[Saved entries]
----

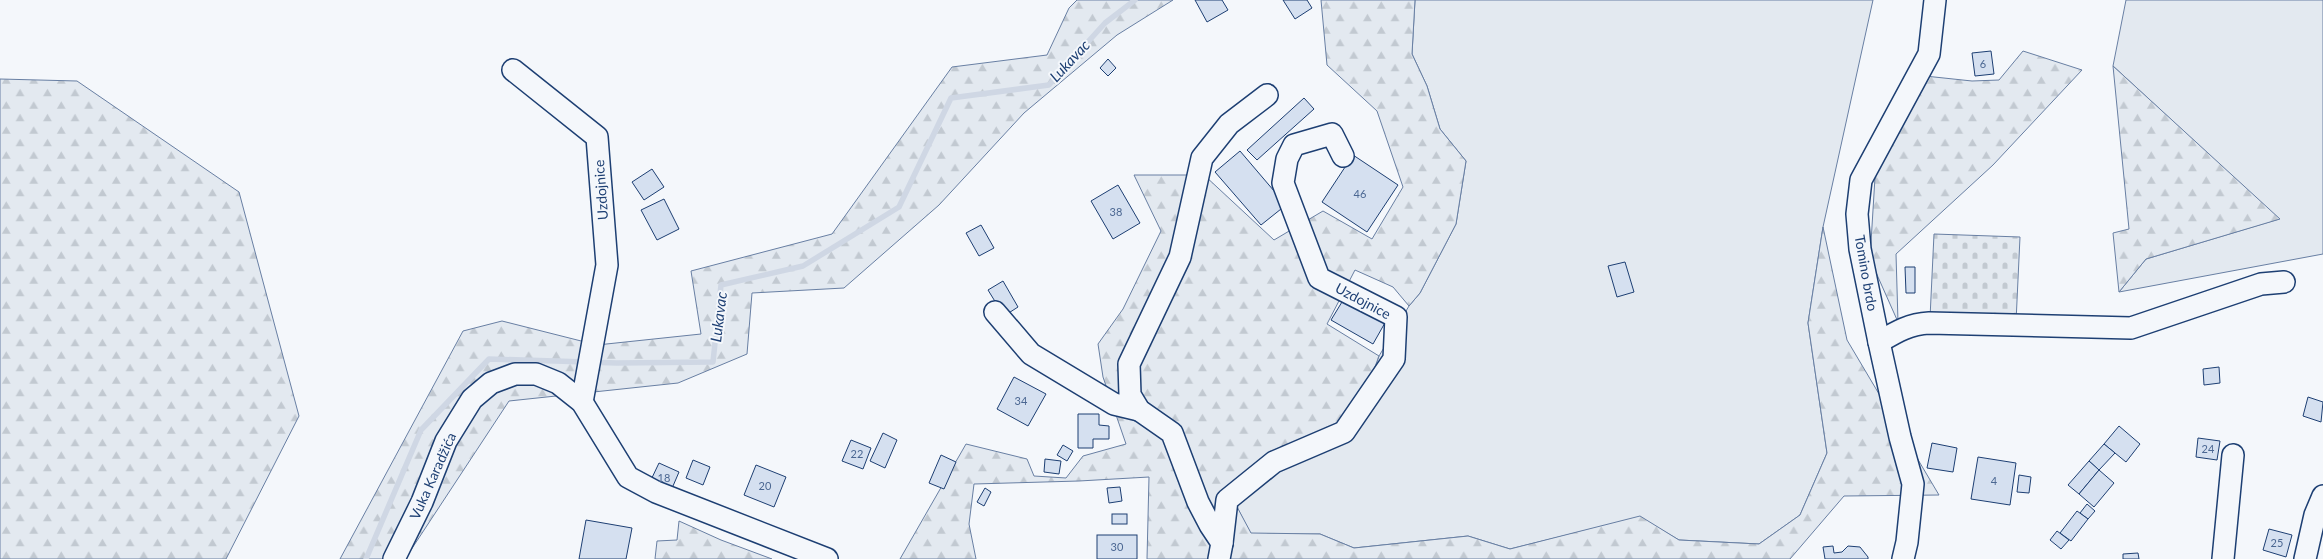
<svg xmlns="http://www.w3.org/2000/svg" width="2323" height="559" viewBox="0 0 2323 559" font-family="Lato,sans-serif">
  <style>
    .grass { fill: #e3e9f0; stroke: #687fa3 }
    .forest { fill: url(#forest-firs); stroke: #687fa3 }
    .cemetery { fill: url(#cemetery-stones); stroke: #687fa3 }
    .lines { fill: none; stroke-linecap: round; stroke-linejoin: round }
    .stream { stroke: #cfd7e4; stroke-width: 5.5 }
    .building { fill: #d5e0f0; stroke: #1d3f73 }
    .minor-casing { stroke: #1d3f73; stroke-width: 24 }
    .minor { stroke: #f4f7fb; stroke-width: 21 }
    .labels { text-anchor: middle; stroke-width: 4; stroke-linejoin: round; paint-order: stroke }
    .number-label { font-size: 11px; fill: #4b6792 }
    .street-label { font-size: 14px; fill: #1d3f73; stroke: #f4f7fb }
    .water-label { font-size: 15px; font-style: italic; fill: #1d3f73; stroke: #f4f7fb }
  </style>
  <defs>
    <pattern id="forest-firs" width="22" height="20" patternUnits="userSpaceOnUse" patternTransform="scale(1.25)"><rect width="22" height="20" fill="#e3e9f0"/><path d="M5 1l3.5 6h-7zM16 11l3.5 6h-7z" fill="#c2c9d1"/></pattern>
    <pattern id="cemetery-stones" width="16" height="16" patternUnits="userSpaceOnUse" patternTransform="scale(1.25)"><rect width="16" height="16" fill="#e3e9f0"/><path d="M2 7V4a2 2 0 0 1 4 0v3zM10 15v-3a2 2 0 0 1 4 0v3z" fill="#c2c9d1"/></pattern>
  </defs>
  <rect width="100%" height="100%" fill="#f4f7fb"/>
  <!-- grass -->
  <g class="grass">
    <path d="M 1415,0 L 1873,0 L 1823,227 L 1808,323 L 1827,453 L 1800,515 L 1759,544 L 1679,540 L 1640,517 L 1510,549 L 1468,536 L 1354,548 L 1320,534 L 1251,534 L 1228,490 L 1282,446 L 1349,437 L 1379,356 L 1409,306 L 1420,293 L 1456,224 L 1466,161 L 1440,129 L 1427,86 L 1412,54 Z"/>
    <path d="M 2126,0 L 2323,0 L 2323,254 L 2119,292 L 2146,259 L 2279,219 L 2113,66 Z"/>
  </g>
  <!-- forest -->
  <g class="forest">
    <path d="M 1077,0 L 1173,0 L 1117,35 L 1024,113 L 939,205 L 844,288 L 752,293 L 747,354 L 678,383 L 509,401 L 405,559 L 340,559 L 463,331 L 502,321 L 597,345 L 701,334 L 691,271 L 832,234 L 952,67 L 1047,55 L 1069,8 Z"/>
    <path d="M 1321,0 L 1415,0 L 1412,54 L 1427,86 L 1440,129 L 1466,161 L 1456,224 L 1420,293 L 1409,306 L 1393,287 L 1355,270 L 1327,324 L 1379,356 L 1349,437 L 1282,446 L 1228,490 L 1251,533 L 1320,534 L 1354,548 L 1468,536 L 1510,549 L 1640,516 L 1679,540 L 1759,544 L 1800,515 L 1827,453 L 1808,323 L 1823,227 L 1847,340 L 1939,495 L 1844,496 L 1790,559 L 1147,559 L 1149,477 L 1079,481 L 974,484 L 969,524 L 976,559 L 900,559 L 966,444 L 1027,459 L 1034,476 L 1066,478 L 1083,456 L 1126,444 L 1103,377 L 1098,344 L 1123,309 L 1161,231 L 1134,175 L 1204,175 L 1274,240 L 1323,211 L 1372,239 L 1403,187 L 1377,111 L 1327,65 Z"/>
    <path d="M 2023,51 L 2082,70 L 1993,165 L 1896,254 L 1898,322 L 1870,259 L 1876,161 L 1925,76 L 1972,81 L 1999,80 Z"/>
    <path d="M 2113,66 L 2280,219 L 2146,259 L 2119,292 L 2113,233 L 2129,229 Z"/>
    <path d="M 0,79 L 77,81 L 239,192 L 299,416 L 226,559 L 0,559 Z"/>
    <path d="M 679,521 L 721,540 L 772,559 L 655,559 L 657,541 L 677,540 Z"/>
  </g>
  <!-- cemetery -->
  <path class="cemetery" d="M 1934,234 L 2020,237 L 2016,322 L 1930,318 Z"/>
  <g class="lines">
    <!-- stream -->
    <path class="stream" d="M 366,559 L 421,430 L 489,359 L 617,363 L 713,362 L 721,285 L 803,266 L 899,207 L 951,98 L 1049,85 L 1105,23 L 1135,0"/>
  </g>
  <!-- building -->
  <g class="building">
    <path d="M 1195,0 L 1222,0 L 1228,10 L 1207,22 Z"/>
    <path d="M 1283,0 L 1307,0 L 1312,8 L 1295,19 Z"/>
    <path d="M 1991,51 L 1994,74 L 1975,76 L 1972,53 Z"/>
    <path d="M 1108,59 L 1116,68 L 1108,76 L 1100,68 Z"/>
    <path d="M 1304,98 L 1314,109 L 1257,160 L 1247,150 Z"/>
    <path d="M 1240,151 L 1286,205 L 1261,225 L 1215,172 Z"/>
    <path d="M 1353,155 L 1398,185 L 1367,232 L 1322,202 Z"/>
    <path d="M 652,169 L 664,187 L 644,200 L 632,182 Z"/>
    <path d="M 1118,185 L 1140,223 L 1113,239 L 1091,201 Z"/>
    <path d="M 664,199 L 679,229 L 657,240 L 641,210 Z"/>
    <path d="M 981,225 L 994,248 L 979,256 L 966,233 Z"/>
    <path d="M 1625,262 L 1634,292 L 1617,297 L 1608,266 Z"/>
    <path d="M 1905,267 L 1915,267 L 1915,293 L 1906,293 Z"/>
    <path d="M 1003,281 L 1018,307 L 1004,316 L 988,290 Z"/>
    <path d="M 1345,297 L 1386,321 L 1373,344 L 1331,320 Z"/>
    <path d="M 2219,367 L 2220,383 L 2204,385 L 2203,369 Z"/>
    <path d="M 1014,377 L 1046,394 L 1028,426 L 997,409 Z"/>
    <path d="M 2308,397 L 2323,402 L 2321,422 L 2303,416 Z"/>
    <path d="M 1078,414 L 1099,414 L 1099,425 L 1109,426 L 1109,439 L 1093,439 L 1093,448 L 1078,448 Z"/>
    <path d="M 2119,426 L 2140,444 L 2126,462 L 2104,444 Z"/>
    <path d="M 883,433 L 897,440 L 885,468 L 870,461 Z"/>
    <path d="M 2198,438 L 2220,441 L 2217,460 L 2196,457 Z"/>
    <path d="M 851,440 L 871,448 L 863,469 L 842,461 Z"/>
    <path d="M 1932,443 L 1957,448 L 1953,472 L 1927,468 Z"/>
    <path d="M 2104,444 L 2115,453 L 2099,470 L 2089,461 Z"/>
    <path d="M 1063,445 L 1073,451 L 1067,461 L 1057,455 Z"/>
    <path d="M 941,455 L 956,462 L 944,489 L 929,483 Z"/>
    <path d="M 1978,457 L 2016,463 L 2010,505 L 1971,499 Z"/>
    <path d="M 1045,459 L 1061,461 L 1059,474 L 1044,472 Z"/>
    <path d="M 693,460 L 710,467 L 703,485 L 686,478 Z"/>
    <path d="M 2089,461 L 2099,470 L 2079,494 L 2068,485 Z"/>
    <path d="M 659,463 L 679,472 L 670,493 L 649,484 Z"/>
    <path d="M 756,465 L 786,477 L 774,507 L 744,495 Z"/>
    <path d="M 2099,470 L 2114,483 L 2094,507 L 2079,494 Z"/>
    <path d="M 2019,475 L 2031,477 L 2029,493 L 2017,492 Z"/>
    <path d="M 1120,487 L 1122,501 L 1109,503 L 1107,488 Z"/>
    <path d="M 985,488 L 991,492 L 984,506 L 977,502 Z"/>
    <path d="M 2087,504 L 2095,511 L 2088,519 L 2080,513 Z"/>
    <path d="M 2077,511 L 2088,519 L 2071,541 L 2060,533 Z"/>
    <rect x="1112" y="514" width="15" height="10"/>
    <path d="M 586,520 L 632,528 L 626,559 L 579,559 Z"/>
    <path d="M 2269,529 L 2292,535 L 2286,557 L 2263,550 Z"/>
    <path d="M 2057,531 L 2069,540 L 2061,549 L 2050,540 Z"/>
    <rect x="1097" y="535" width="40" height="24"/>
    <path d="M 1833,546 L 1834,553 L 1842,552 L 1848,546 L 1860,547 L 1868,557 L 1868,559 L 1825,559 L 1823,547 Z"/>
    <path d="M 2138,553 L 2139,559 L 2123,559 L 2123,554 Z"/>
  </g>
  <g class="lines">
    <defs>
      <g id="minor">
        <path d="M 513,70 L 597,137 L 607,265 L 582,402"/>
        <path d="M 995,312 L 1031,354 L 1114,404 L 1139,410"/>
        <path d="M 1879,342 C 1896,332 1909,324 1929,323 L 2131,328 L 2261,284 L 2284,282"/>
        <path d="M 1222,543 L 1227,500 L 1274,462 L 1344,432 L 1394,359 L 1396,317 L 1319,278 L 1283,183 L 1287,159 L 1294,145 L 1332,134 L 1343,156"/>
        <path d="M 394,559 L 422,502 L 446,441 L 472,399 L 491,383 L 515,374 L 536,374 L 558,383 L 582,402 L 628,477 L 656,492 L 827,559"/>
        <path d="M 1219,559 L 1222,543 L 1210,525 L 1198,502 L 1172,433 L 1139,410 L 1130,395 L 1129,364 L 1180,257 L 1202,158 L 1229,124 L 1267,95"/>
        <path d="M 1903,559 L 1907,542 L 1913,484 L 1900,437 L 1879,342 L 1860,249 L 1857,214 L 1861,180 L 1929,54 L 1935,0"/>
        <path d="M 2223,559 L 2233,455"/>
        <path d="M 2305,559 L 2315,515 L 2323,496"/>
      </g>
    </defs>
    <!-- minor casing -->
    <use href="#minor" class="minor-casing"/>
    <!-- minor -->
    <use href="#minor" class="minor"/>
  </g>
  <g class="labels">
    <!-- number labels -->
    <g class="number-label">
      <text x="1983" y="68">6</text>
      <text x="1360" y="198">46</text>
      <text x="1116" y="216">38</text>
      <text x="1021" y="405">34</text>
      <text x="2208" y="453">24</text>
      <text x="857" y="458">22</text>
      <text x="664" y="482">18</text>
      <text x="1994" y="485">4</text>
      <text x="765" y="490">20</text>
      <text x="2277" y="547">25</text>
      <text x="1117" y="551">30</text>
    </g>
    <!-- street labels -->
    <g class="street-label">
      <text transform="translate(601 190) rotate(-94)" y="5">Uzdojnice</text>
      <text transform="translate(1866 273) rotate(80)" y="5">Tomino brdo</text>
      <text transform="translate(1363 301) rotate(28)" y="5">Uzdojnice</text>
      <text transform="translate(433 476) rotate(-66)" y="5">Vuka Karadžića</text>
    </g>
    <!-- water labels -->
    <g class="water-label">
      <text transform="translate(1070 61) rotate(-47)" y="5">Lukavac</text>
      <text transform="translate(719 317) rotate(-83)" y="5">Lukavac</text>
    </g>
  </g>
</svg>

----

(What the task requires) Look back at the data above. Transcribe exactly the lines starting at the line that contains "#1d3f73; stroke-width: 24" and ending at the line that contains "middle; stroke-width: 4;".

(Finished task)
    .minor-casing { stroke: #1d3f73; stroke-width: 24 }
    .minor { stroke: #f4f7fb; stroke-width: 21 }
    .labels { text-anchor: middle; stroke-width: 4; stroke-linejoin: round; paint-order: stroke }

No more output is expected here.